### DESCRIPTION OF THE TASK
Rename "notify" to "alert" in the items from the first line through the line with "money: money -> section", and output those lines with nothing else altered.

++++ DATA FOR THIS TASK

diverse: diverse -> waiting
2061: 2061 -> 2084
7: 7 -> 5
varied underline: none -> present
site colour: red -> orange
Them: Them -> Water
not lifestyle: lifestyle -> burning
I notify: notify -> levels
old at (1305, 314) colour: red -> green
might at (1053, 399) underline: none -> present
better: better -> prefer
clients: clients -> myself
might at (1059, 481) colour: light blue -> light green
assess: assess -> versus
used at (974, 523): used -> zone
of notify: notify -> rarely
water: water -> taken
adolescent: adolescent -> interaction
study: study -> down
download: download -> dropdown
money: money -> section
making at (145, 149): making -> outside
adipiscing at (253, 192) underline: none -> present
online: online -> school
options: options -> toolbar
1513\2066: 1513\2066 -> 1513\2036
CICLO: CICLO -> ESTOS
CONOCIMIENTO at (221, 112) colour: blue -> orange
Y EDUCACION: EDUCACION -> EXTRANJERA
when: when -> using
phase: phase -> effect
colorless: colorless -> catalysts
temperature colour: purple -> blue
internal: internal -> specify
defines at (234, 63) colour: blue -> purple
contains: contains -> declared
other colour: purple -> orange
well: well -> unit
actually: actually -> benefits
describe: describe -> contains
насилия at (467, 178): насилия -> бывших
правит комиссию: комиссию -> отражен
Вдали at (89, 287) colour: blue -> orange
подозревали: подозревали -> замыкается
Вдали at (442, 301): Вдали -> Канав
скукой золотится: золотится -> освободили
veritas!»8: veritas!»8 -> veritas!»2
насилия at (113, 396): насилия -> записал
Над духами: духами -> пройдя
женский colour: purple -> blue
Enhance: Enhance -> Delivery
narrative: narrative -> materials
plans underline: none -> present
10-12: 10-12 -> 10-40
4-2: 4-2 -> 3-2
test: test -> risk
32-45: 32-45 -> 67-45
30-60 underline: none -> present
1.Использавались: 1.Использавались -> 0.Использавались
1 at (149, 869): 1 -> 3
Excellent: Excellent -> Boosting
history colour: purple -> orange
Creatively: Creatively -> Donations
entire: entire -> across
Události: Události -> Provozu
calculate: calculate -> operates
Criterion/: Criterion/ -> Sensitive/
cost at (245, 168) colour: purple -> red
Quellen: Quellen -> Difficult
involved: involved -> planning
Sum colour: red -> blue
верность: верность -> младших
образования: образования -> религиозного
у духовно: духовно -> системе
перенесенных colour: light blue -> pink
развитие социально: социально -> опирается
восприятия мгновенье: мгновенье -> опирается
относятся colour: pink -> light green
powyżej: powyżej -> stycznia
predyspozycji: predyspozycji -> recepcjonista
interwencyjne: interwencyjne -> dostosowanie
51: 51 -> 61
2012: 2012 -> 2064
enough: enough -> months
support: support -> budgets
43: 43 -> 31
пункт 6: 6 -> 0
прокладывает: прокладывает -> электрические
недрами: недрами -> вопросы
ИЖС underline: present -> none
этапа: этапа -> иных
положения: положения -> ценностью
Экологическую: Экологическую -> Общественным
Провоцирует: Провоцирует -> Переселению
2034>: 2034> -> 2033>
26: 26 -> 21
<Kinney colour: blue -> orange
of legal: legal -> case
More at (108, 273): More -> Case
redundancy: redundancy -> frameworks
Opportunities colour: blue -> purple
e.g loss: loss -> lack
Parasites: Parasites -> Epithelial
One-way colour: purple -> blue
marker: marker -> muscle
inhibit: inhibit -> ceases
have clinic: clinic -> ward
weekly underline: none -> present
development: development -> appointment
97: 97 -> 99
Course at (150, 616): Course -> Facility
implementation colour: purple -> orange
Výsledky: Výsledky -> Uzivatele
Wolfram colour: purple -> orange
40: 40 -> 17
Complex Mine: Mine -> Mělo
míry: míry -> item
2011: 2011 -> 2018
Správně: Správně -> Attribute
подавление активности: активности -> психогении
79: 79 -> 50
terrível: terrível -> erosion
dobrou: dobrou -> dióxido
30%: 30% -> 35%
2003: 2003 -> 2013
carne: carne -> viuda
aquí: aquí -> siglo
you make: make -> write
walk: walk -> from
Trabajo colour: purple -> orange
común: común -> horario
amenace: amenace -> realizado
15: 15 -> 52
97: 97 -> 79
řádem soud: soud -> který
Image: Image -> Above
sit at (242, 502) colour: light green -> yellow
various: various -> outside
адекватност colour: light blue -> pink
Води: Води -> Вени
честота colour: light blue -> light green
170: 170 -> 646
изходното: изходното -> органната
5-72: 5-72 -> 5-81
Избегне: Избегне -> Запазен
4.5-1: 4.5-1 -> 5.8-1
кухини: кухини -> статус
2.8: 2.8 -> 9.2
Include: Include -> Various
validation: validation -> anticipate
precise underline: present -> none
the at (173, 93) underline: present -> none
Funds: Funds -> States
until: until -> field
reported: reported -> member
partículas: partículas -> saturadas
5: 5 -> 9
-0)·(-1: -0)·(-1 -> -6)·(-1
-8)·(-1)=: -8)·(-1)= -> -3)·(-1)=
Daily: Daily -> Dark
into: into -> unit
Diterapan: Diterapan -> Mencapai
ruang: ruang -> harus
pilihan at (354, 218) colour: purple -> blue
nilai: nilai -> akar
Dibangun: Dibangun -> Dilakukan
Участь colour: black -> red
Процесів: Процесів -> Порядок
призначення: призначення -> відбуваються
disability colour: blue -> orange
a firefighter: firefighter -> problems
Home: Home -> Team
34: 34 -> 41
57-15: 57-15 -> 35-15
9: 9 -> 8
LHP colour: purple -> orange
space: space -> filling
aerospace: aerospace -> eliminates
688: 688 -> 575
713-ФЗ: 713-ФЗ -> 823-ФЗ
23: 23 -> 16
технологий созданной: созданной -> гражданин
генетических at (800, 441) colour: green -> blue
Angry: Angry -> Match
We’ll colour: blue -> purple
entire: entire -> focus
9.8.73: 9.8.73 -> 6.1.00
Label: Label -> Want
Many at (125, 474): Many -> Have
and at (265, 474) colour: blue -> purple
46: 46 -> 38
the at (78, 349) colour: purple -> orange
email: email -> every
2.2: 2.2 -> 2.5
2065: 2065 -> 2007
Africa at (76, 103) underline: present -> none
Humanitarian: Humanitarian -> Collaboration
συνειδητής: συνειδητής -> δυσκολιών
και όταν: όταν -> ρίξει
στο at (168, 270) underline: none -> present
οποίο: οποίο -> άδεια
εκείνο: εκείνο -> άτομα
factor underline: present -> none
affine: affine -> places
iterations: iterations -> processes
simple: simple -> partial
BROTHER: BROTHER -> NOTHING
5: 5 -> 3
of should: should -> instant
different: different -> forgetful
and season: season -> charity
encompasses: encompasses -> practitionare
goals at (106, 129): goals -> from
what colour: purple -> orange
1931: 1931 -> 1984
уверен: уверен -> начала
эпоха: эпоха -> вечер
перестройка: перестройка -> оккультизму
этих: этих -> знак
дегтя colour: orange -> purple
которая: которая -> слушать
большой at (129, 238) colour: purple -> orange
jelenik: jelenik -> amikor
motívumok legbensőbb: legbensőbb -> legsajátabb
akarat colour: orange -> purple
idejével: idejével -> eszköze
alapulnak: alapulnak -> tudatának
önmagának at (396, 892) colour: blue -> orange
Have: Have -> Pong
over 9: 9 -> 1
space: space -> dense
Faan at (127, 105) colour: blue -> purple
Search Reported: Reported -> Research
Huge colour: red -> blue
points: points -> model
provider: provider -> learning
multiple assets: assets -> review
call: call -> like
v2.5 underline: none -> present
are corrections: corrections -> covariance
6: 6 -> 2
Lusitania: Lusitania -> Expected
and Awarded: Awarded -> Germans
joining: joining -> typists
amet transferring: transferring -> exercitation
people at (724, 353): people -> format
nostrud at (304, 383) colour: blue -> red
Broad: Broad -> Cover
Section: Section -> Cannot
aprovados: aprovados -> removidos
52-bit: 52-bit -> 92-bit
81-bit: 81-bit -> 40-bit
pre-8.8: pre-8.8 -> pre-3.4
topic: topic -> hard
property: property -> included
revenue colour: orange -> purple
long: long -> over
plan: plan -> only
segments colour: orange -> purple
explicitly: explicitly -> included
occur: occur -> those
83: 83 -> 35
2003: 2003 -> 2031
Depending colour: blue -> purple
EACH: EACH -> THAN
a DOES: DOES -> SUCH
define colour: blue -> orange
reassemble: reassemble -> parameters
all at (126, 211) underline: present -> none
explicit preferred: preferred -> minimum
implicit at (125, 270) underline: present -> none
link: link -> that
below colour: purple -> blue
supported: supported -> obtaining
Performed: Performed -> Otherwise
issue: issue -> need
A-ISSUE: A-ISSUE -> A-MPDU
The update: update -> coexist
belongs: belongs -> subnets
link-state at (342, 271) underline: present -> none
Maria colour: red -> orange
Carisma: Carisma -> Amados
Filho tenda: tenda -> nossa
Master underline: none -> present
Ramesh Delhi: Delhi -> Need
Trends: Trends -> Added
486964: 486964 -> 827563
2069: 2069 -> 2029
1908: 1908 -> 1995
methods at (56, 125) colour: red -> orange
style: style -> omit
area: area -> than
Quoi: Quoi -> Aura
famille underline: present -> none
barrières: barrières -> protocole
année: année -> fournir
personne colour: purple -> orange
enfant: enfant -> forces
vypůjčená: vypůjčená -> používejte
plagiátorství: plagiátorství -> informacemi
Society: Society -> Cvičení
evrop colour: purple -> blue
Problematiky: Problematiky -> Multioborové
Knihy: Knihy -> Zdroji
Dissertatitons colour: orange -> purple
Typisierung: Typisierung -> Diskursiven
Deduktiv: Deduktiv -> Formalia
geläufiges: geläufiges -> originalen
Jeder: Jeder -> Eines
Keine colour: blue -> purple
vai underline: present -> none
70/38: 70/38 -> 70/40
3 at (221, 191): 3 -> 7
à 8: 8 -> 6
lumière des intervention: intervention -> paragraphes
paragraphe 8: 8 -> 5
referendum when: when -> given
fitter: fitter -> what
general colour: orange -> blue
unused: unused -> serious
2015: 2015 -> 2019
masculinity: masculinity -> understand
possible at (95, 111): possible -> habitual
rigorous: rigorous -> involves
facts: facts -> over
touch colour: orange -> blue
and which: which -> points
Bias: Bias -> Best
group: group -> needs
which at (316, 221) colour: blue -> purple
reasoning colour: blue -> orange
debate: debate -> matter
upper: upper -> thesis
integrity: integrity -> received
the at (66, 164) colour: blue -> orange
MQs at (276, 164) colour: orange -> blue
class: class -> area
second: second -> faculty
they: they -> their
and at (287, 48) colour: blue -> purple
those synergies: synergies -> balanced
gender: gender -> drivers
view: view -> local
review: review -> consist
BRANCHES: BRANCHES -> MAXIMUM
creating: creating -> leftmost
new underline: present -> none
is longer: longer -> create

++++++++

### RESULT
diverse: diverse -> waiting
2061: 2061 -> 2084
7: 7 -> 5
varied underline: none -> present
site colour: red -> orange
Them: Them -> Water
not lifestyle: lifestyle -> burning
I alert: alert -> levels
old at (1305, 314) colour: red -> green
might at (1053, 399) underline: none -> present
better: better -> prefer
clients: clients -> myself
might at (1059, 481) colour: light blue -> light green
assess: assess -> versus
used at (974, 523): used -> zone
of alert: alert -> rarely
water: water -> taken
adolescent: adolescent -> interaction
study: study -> down
download: download -> dropdown
money: money -> section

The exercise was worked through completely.